I have a couple of thousand scientific journal articles in xml format I would like to import into drupal.

What is the best way to go?

Comments

pobster’s picture

Write a custom module which 'sucks' in say 50 articles at a time (to relieve the strain on the server), use hook_cron; http://api.drupal.org/api/5/function/hook_cron

Are all the files in the same format?

...You could also just 'translate' them on the fly, provide a list of the files using file_scan_directory then theme the output. Probably not the best idea though...

Pobster

mu’s picture

I have FTP-access to a directory with all files. All journal articles have the format. A DTD is available. The file number grows constantly.

The nice thing is:

All files have keywords included (taxonomy).

tobbe_s’s picture

Did you take a look at Biblio module? It's tailored to handle references to scientific articles etc. One of the features is to import references from xml-files or files exported from e.g.
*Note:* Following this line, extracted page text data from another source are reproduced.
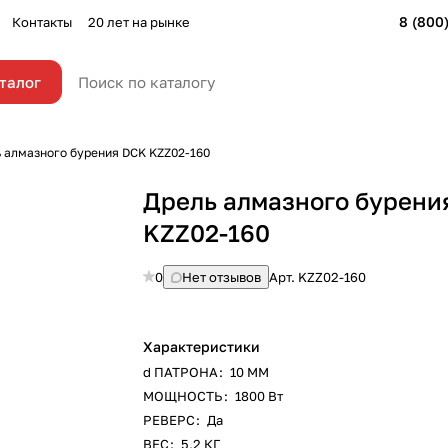
8 (800
Контакты
20 лет на рынке
талог
 алмазного бурения DCK KZZ02-160
Дрель алмазного бурени
KZZ02-160
0
Нет отзывов
Арт.
KZZ02-160
Характеристики
d ПАТРОНА
:
10 ММ
МОЩНОСТЬ
:
1800 Вт
РЕВЕРС
:
Да
ВЕС
:
5,2 КГ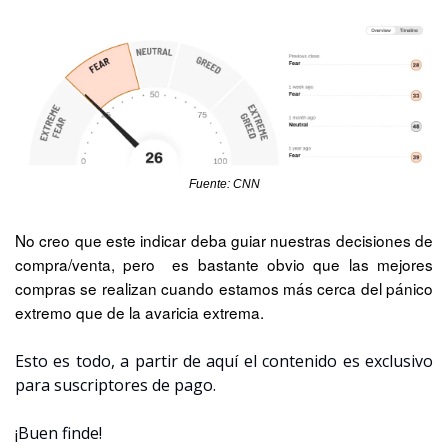
Fuente: CNN
No creo que este indicar deba guiar nuestras decisiones de 
compra/venta, pero  es bastante obvio que las mejores 
compras se realizan cuando estamos más cerca del pánico 
extremo que de la avaricia extrema.
Esto es todo, a partir de aquí el contenido es exclusivo 
para suscriptores de pago.
¡Buen finde!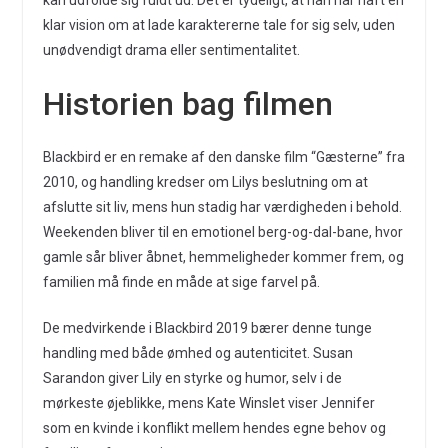
klar vision om at lade karaktererne tale for sig selv, uden
unødvendigt drama eller sentimentalitet.
Historien bag filmen
Blackbird er en remake af den danske film “Gæsterne” fra
2010, og handling kredser om Lilys beslutning om at
afslutte sit liv, mens hun stadig har værdigheden i behold.
Weekenden bliver til en emotionel berg-og-dal-bane, hvor
gamle sår bliver åbnet, hemmeligheder kommer frem, og
familien må finde en måde at sige farvel på.
De medvirkende i Blackbird 2019 bærer denne tunge
handling med både ømhed og autenticitet. Susan
Sarandon giver Lily en styrke og humor, selv i de
mørkeste øjeblikke, mens Kate Winslet viser Jennifer
som en kvinde i konflikt mellem hendes egne behov og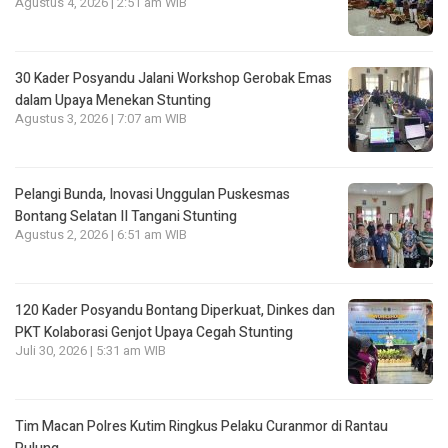
Agustus 4, 2026 | 2:51 am WIB
30 Kader Posyandu Jalani Workshop Gerobak Emas
dalam Upaya Menekan Stunting
Agustus 3, 2026 | 7:07 am WIB
Pelangi Bunda, Inovasi Unggulan Puskesmas
Bontang Selatan II Tangani Stunting
Agustus 2, 2026 | 6:51 am WIB
120 Kader Posyandu Bontang Diperkuat, Dinkes dan
PKT Kolaborasi Genjot Upaya Cegah Stunting
Juli 30, 2026 | 5:31 am WIB
Tim Macan Polres Kutim Ringkus Pelaku Curanmor di Rantau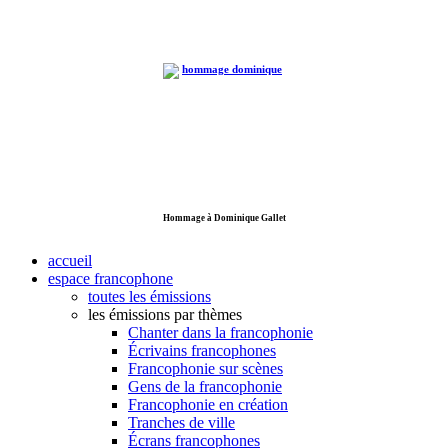
Hommage à Dominique Gallet
accueil
espace francophone
toutes les émissions
les émissions par thèmes
Chanter dans la francophonie
Écrivains francophones
Francophonie sur scènes
Gens de la francophonie
Francophonie en création
Tranches de ville
Écrans francophones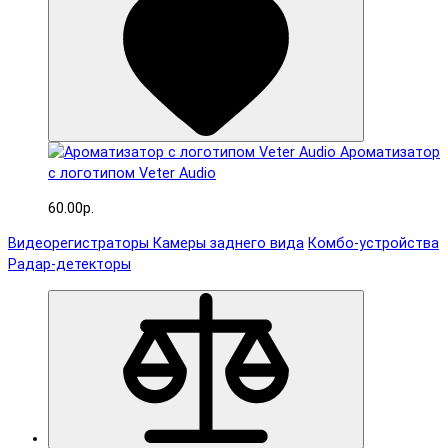
Ароматизатор
с логотипом Veter Audio
60.00р.
Видеорегистраторы
Камеры заднего вида
Комбо-устройства
Радар-детекторы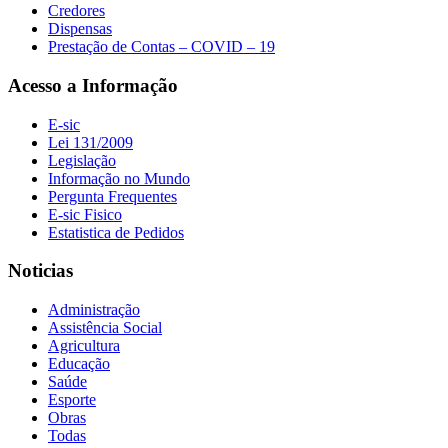
Credores
Dispensas
Prestação de Contas – COVID – 19
Acesso a Informação
E-sic
Lei 131/2009
Legislação
Informação no Mundo
Pergunta Frequentes
E-sic Fisico
Estatistica de Pedidos
Noticias
Administração
Assistência Social
Agricultura
Educação
Saúde
Esporte
Obras
Todas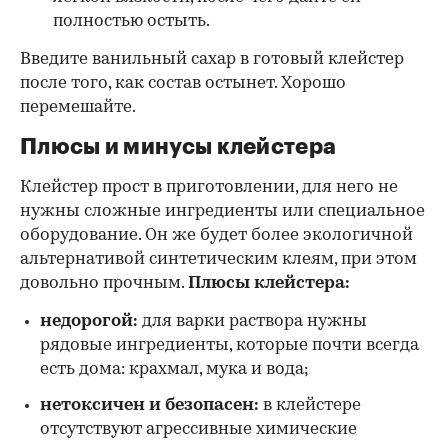
полностью остыть.
Введите ванильный сахар в готовый клейстер
после того, как состав остынет. Хорошо
перемешайте.
Плюсы и минусы клейстера
Клейстер прост в приготовлении, для него не
нужны сложные ингредиенты или специальное
оборудование. Он же будет более экологичной
альтернативой синтетическим клеям, при этом
довольно прочным.
Плюсы клейстера:
недорогой:
для варки раствора нужны
рядовые ингредиенты, которые почти всегда
есть дома: крахмал, мука и вода;
нетоксичен и безопасен:
в клейстере
отсутствуют агрессивные химические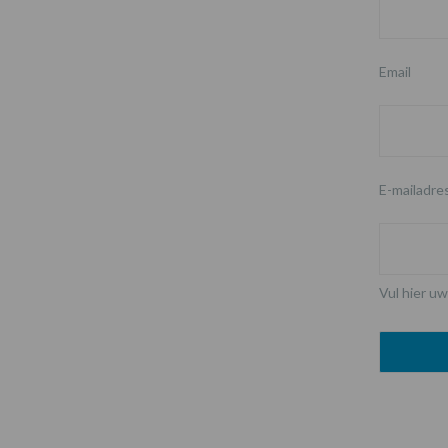
Email
E-mailadre
Vul hier uw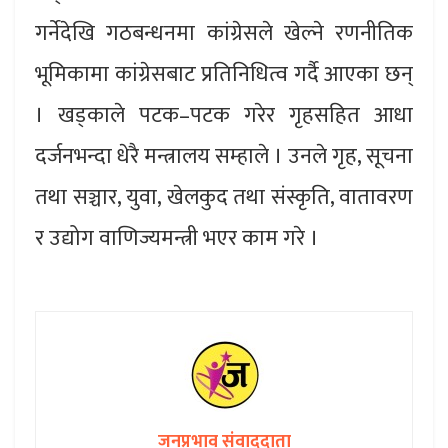
गर्नेदेखि गठबन्धनमा कांग्रेसले खेल्ने रणनीतिक
भूमिकामा कांग्रेसबाट प्रतिनिधित्व गर्दै आएका छन्
। खड्काले पटक–पटक गरेर गृहसहित आधा
दर्जनभन्दा धेरै मन्त्रालय सम्हाले । उनले गृह, सूचना
तथा सञ्चार, युवा, खेलकुद तथा संस्कृति, वातावरण
र उद्योग वाणिज्यमन्त्री भएर काम गरे ।
जनप्रभाव संवाददाता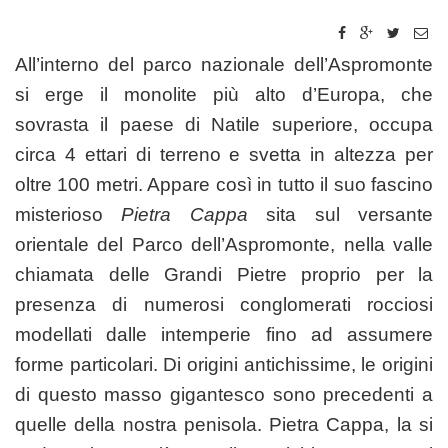
All’interno del parco nazionale dell’Aspromonte
si erge il monolite più alto d’Europa, che
sovrasta il paese di Natile superiore, occupa
circa 4 ettari di terreno e svetta in altezza per
oltre 100 metri. Appare così in tutto il suo fascino
misterioso
Pietra Cappa
sita sul versante
orientale del Parco dell’Aspromonte, nella valle
chiamata delle Grandi Pietre proprio per la
presenza di numerosi conglomerati rocciosi
modellati dalle intemperie fino ad assumere
forme particolari. Di origini antichissime, le origini
di questo masso gigantesco sono precedenti a
quelle della nostra penisola. Pietra Cappa, la si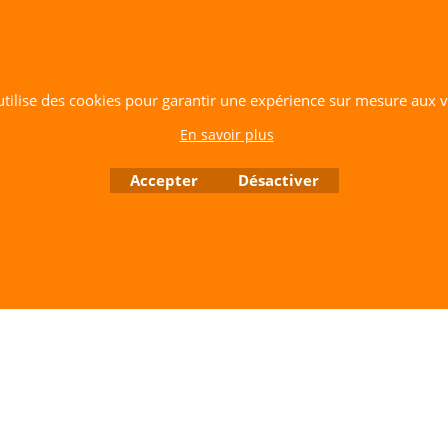
Contactez nous de 10 h à 18 h 30 tous les jours sauf le Dimanche et jours fériés
RCS A 401 633 383 Siret: 401 633 383 00047
TVA: FR 144 01 633 383 Code APE: 4765Z
 utilise des cookies pour garantir une expérience sur mesure aux vi
Boutique en ligne créés avec le logiciel eCommerce ShopFactory
En savoir plus
Accepter
Désactiver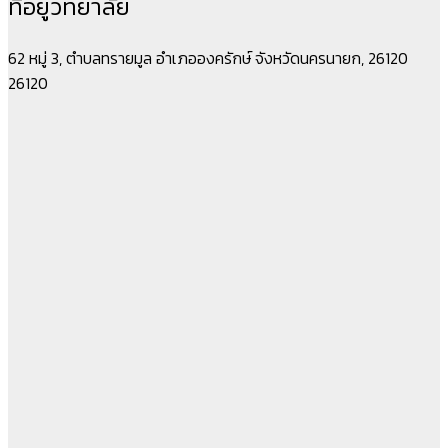
ที่อยู่วิทยาลัย
62 หมู่ 3, ตำบลทรายมูล อำเภอองครักษ์ จังหวัดนครนายก, 26120
26120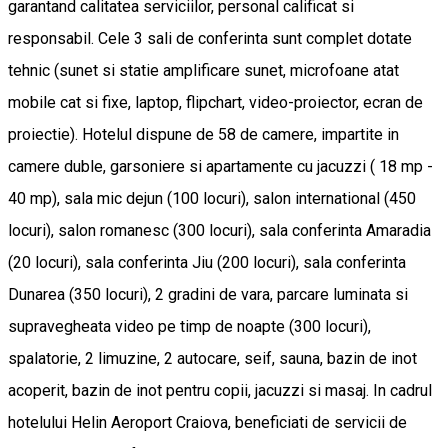
garantand calitatea serviciilor, personal calificat si
responsabil. Cele 3 sali de conferinta sunt complet dotate
tehnic (sunet si statie amplificare sunet, microfoane atat
mobile cat si fixe, laptop, flipchart, video-proiector, ecran de
proiectie). Hotelul dispune de 58 de camere, impartite in
camere duble, garsoniere si apartamente cu jacuzzi ( 18 mp -
40 mp), sala mic dejun (100 locuri), salon international (450
locuri), salon romanesc (300 locuri), sala conferinta Amaradia
(20 locuri), sala conferinta Jiu (200 locuri), sala conferinta
Dunarea (350 locuri), 2 gradini de vara, parcare luminata si
supravegheata video pe timp de noapte (300 locuri),
spalatorie, 2 limuzine, 2 autocare, seif, sauna, bazin de inot
acoperit, bazin de inot pentru copii, jacuzzi si masaj. In cadrul
hotelului Helin Aeroport Craiova, beneficiati de servicii de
EndNote.

mu’s picture

I did.

But the format I have seems to be not available there.

It's a special format given away by the National Library of the US to its licencees.

However it might be a good idea to talk to the biblio developers.

tobbe_s’s picture

Talk to the developers or have a look at one of the files that defines input formats (e.g. endnote8_parser.inc). I don't think it would be very hard to customize that file to handle the National Library format (if it is well formatted XML). I have not used Biblio for a very long time or for a very large database, but the features are very nice.

If you have access to the program Endnote, then you could perhaps import the xml files to EndNote, and then export the EndNote library to an XML file that you import to biblio. I've done it using EndNote v.10, and it was absolutely painless.